• The problem:
Skipping any pictures, give all of the records below again exactly.

• Data for analysis:

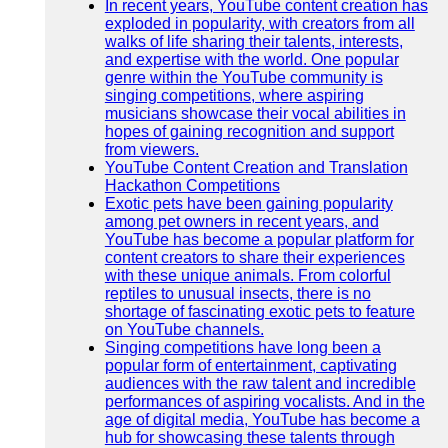
In recent years, YouTube content creation has
exploded in popularity, with creators from all
walks of life sharing their talents, interests,
and expertise with the world. One popular
genre within the YouTube community is
singing competitions, where aspiring
musicians showcase their vocal abilities in
hopes of gaining recognition and support
from viewers.
YouTube Content Creation and Translation
Hackathon Competitions
Exotic pets have been gaining popularity
among pet owners in recent years, and
YouTube has become a popular platform for
content creators to share their experiences
with these unique animals. From colorful
reptiles to unusual insects, there is no
shortage of fascinating exotic pets to feature
on YouTube channels.
Singing competitions have long been a
popular form of entertainment, captivating
audiences with the raw talent and incredible
performances of aspiring vocalists. And in the
age of digital media, YouTube has become a
hub for showcasing these talents through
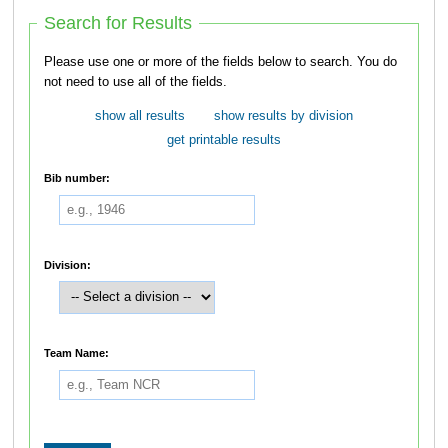
Search for Results
Please use one or more of the fields below to search. You do
not need to use all of the fields.
show all results
show results by division
get printable results
Bib number:
Division:
Team Name:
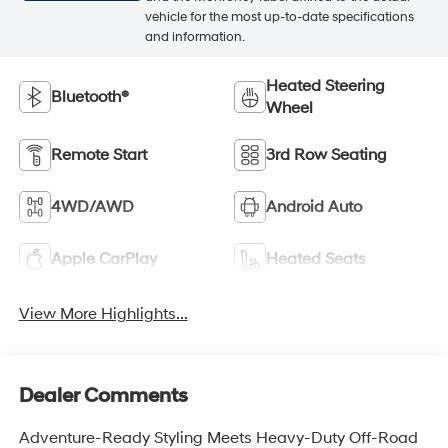
vehicle for the most up-to-date specifications
and information.
Heated Steering
Bluetooth®
Wheel
Remote Start
3rd Row Seating
4WD/AWD
Android Auto
Apple CarPlay
Heated Seats
View More Highlights...
Dealer Comments
Adventure-Ready Styling Meets Heavy-Duty Off-Road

• Solution for this task:
In recent years, YouTube content creation has
exploded in popularity, with creators from all
walks of life sharing their talents, interests,
and expertise with the world. One popular
genre within the YouTube community is
singing competitions, where aspiring
musicians showcase their vocal abilities in
hopes of gaining recognition and support
from viewers.
YouTube Content Creation and Translation
Hackathon Competitions
Exotic pets have been gaining popularity
among pet owners in recent years, and
YouTube has become a popular platform for
content creators to share their experiences
with these unique animals. From colorful
reptiles to unusual insects, there is no
shortage of fascinating exotic pets to feature
on YouTube channels.
Singing competitions have long been a
popular form of entertainment, captivating
audiences with the raw talent and incredible
performances of aspiring vocalists. And in the
age of digital media, YouTube has become a
hub for showcasing these talents through
Search for Results
Please use one or more of the fields below to search. You do
not need to use all of the fields.
show all results
show results by division
get printable results
Bib number:
Division:
Team Name:
vehicle for the most up-to-date specifications
and information.
Heated Steering
Bluetooth®
Wheel
Remote Start
3rd Row Seating
4WD/AWD
Android Auto
Apple CarPlay
Heated Seats
View More Highlights...
Dealer Comments
Adventure-Ready Styling Meets Heavy-Duty Off-Road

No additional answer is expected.